* _Assignment_:
Work out how many lines below hold the string "Forum" and state only that figure.

**** Given data ****

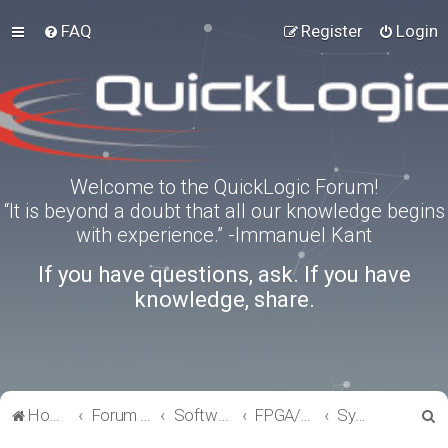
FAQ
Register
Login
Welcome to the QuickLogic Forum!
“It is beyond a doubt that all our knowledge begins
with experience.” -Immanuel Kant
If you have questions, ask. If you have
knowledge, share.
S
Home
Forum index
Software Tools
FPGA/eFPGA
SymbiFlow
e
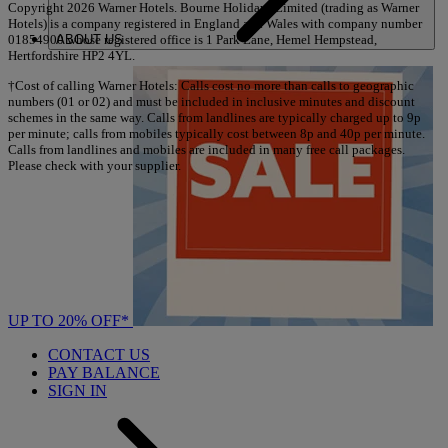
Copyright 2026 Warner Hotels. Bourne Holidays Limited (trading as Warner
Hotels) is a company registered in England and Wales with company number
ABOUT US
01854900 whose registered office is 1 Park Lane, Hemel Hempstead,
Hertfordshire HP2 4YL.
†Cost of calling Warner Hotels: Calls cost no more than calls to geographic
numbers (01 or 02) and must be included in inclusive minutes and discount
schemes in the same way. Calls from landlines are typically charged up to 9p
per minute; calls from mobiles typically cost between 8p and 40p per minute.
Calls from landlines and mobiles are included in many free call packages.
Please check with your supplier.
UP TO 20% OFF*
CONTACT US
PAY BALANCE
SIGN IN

****
**** Given data ****

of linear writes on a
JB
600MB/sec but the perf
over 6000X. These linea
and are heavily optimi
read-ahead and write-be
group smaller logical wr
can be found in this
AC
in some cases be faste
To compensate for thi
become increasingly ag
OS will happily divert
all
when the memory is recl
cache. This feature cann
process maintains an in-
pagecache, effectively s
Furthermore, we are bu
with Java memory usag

****
**** Given data ****

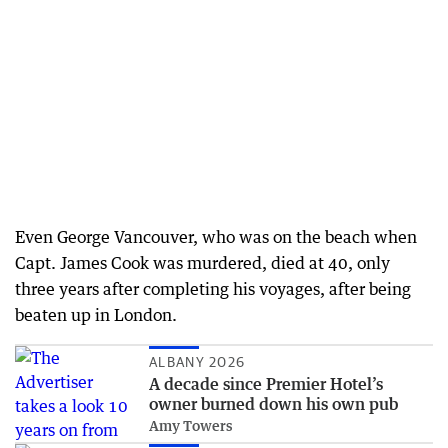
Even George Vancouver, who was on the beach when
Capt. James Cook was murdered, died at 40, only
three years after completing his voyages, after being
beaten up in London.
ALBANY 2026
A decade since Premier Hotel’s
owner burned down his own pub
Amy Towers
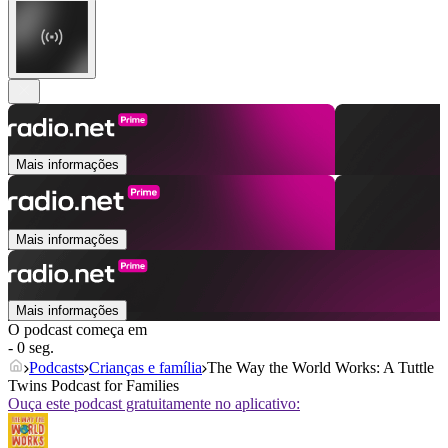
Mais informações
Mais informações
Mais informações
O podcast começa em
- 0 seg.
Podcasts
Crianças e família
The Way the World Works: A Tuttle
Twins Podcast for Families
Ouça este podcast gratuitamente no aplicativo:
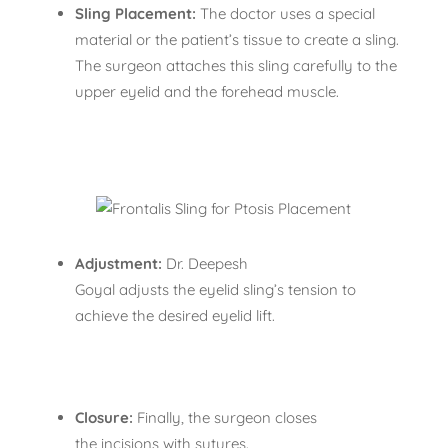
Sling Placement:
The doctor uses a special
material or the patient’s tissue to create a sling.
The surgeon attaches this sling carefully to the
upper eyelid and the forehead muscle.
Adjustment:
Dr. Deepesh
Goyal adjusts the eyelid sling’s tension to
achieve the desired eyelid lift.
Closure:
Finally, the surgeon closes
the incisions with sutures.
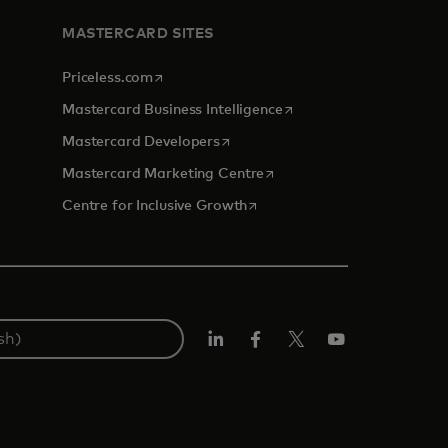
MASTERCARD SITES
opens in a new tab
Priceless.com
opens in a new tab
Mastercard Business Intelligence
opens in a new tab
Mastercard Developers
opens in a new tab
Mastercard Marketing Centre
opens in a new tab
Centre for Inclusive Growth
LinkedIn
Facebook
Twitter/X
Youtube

****

* _Solution to the exercise_:
2